Nuclear reactions can be used to synthesize radioactive isotopes, but the reactions themselves are not very specific: they produce many different isotopes at one time. MARS makes it possible to analyze reaction products from the cyclotron beam, separating one synthesized isotope from all the others produced, so that one selected radioactive decay can be studied without interference from unwanted activities.
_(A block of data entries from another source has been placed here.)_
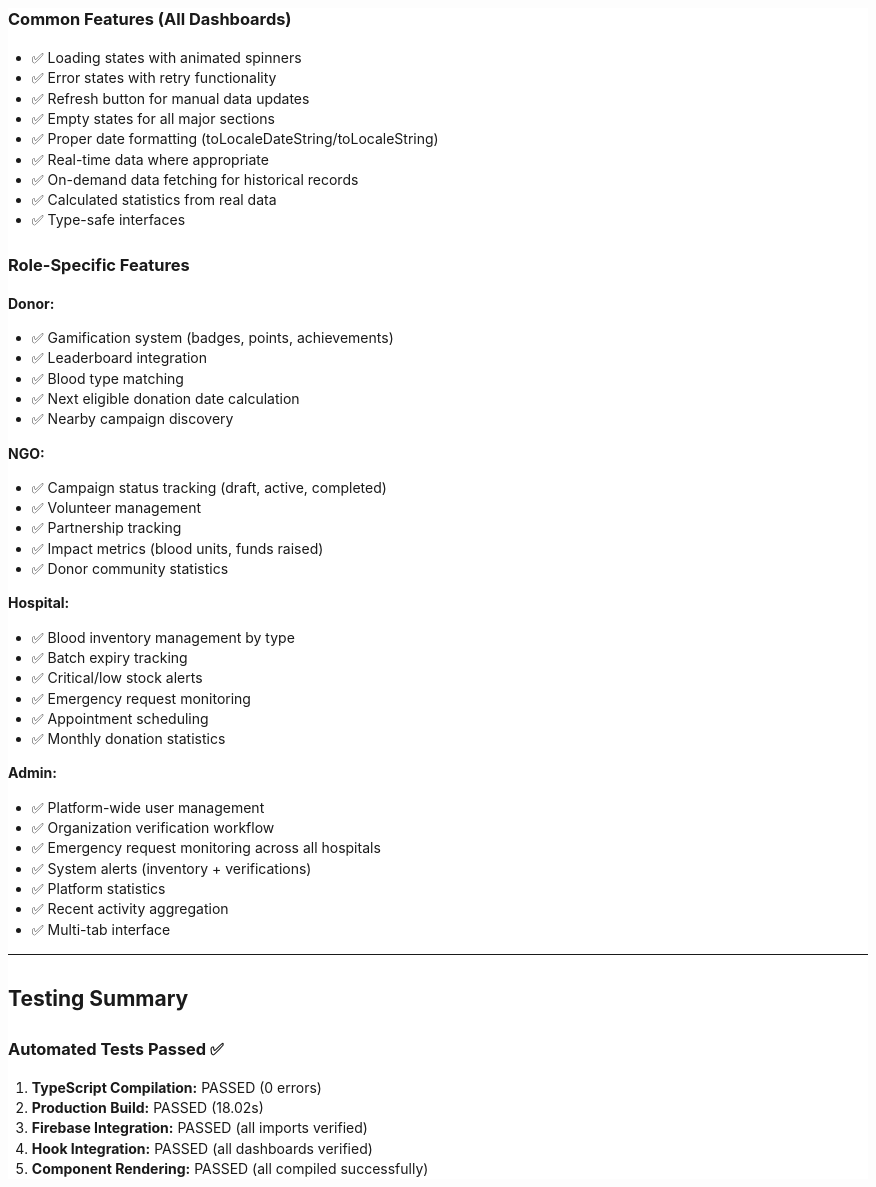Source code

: ### Common Features (All Dashboards)
- ✅ Loading states with animated spinners
- ✅ Error states with retry functionality
- ✅ Refresh button for manual data updates
- ✅ Empty states for all major sections
- ✅ Proper date formatting (toLocaleDateString/toLocaleString)
- ✅ Real-time data where appropriate
- ✅ On-demand data fetching for historical records
- ✅ Calculated statistics from real data
- ✅ Type-safe interfaces

### Role-Specific Features

**Donor:**
- ✅ Gamification system (badges, points, achievements)
- ✅ Leaderboard integration
- ✅ Blood type matching
- ✅ Next eligible donation date calculation
- ✅ Nearby campaign discovery

**NGO:**
- ✅ Campaign status tracking (draft, active, completed)
- ✅ Volunteer management
- ✅ Partnership tracking
- ✅ Impact metrics (blood units, funds raised)
- ✅ Donor community statistics

**Hospital:**
- ✅ Blood inventory management by type
- ✅ Batch expiry tracking
- ✅ Critical/low stock alerts
- ✅ Emergency request monitoring
- ✅ Appointment scheduling
- ✅ Monthly donation statistics

**Admin:**
- ✅ Platform-wide user management
- ✅ Organization verification workflow
- ✅ Emergency request monitoring across all hospitals
- ✅ System alerts (inventory + verifications)
- ✅ Platform statistics
- ✅ Recent activity aggregation
- ✅ Multi-tab interface

---

## Testing Summary

### Automated Tests Passed ✅
1. **TypeScript Compilation:** PASSED (0 errors)
2. **Production Build:** PASSED (18.02s)
3. **Firebase Integration:** PASSED (all imports verified)
4. **Hook Integration:** PASSED (all dashboards verified)
5. **Component Rendering:** PASSED (all compiled successfully)
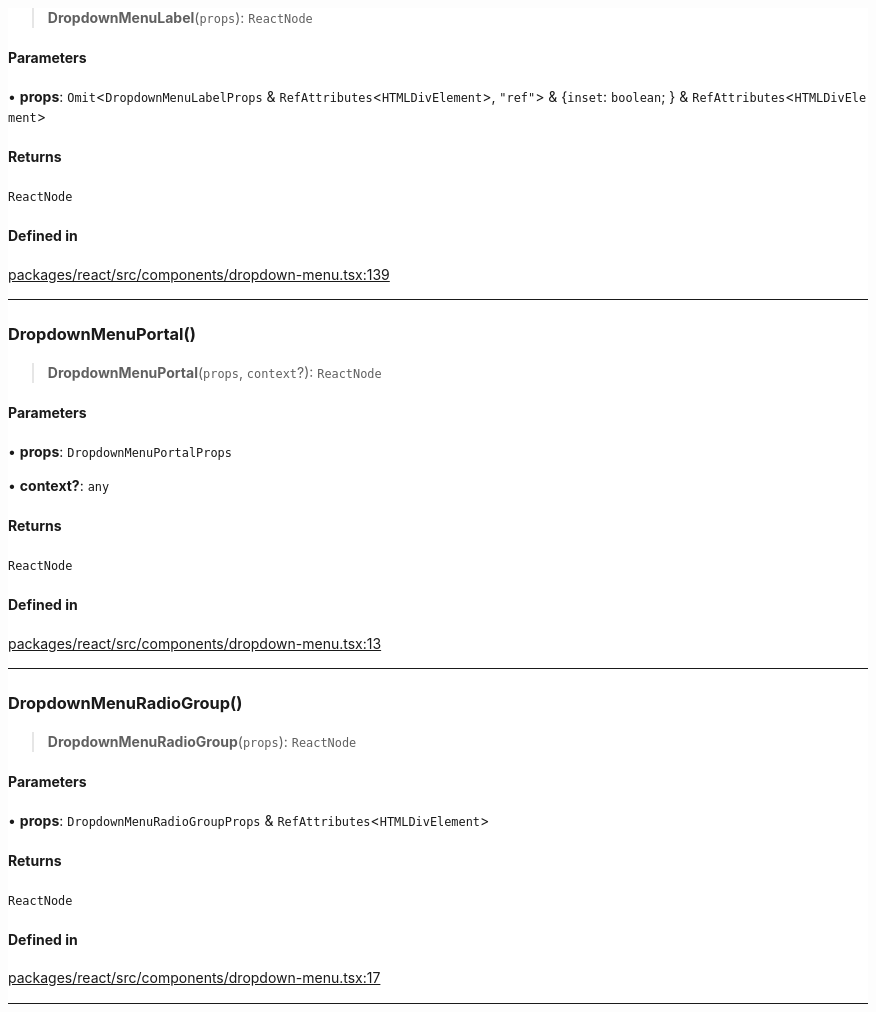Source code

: > **DropdownMenuLabel**(`props`): `ReactNode`

#### Parameters

• **props**: `Omit`\<`DropdownMenuLabelProps` & `RefAttributes`\<`HTMLDivElement`\>, `"ref"`\> & \{`inset`: `boolean`; \} & `RefAttributes`\<`HTMLDivElement`\>

#### Returns

`ReactNode`

#### Defined in

[packages/react/src/components/dropdown-menu.tsx:139](https://github.com/mintthemoon/microcosm-js/blob/c346e4f2580bc6a563c9d5700fb5933b82afca4d/packages/react/src/components/dropdown-menu.tsx#L139)

***

### DropdownMenuPortal()

> **DropdownMenuPortal**(`props`, `context`?): `ReactNode`

#### Parameters

• **props**: `DropdownMenuPortalProps`

• **context?**: `any`

#### Returns

`ReactNode`

#### Defined in

[packages/react/src/components/dropdown-menu.tsx:13](https://github.com/mintthemoon/microcosm-js/blob/c346e4f2580bc6a563c9d5700fb5933b82afca4d/packages/react/src/components/dropdown-menu.tsx#L13)

***

### DropdownMenuRadioGroup()

> **DropdownMenuRadioGroup**(`props`): `ReactNode`

#### Parameters

• **props**: `DropdownMenuRadioGroupProps` & `RefAttributes`\<`HTMLDivElement`\>

#### Returns

`ReactNode`

#### Defined in

[packages/react/src/components/dropdown-menu.tsx:17](https://github.com/mintthemoon/microcosm-js/blob/c346e4f2580bc6a563c9d5700fb5933b82afca4d/packages/react/src/components/dropdown-menu.tsx#L17)

***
In this way, we make very precise measurements on the decay of short-lived isotopes that have been specially chosen for their sensitivity to the fundamental weak interaction.

We are now measuring "superallowed" b-decay in a particular set of nuclei to test both the constancy of the weak vector coupling constant and the Standard Model's definitive predictions for quark mixing. We also use b-decay to probe for the presence of meson-exchange currents in nuclei.
The Proton Spectrometer allows us to cross-check and extend some of the b-decay results. With it, we can use charge-exchange reactions as a process equivalent to b-decay, which has the added benefit in some cases of inducing transitions that are energetically forbidden in b-decay.
Collaborative experiments are also underway using the Canadian Penning Trap (CPT) at Argonne National Laboratory. The CPT mass spectrometer is designed to set a new standard for precision in measurement of the atomic masses of unstable isotopes. Results from experiments there will tie in directly with complementary decay measurements made at the TAMU cyclotron, extending our superallowed b-decay probes of the Standard Model.